Assigned task:
Reproduce the records between the lines holding "In the photo below, what rotational" and "It reads 52.5 µA", inclusive, with every "photo" swapped for "image" and nothing else altered. Omit the pictures from the output.

Given entries:
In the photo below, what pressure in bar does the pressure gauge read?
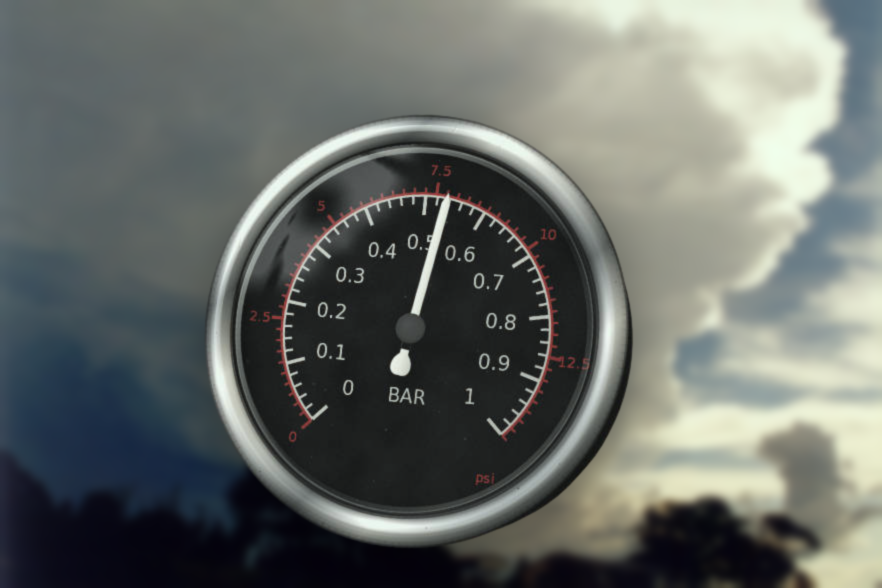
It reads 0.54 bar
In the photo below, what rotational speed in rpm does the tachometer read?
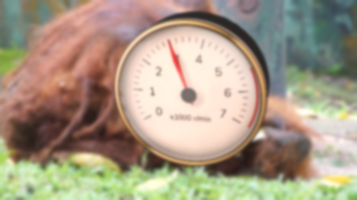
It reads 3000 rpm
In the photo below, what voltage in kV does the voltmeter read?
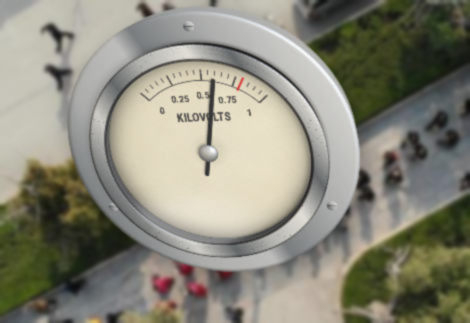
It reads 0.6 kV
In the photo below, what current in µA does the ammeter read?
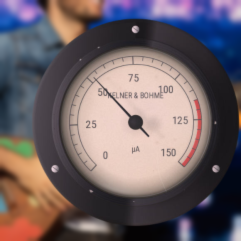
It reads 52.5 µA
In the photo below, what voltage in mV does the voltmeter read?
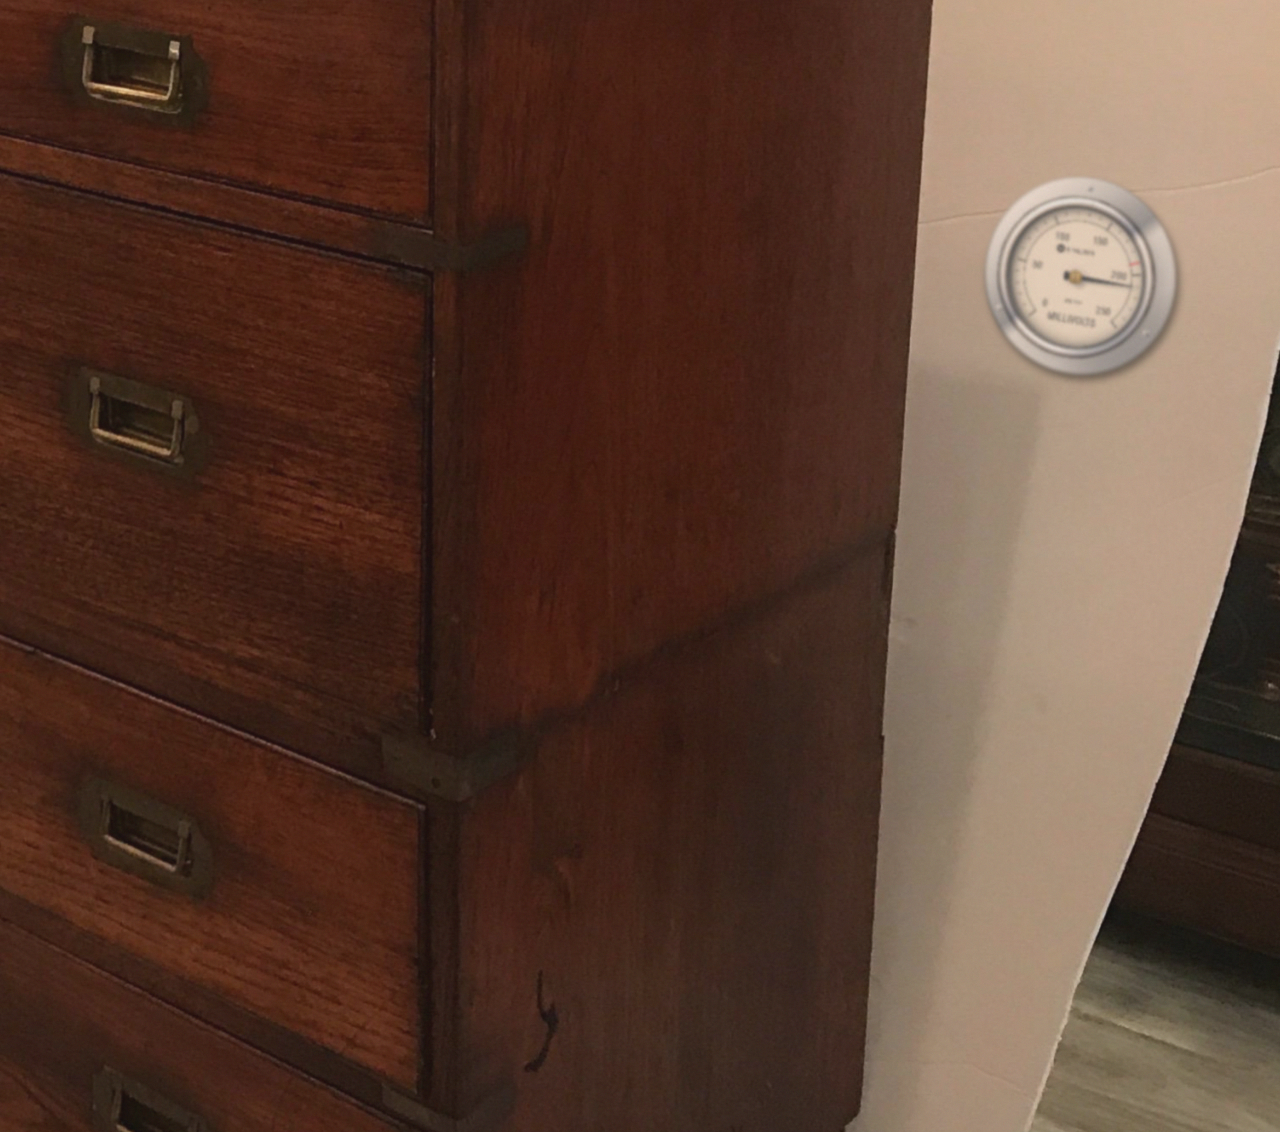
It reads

Result:
In the image below, what rotational speed in rpm does the tachometer read?
It reads 3000 rpm
In the image below, what voltage in kV does the voltmeter read?
It reads 0.6 kV
In the image below, what current in µA does the ammeter read?
It reads 52.5 µA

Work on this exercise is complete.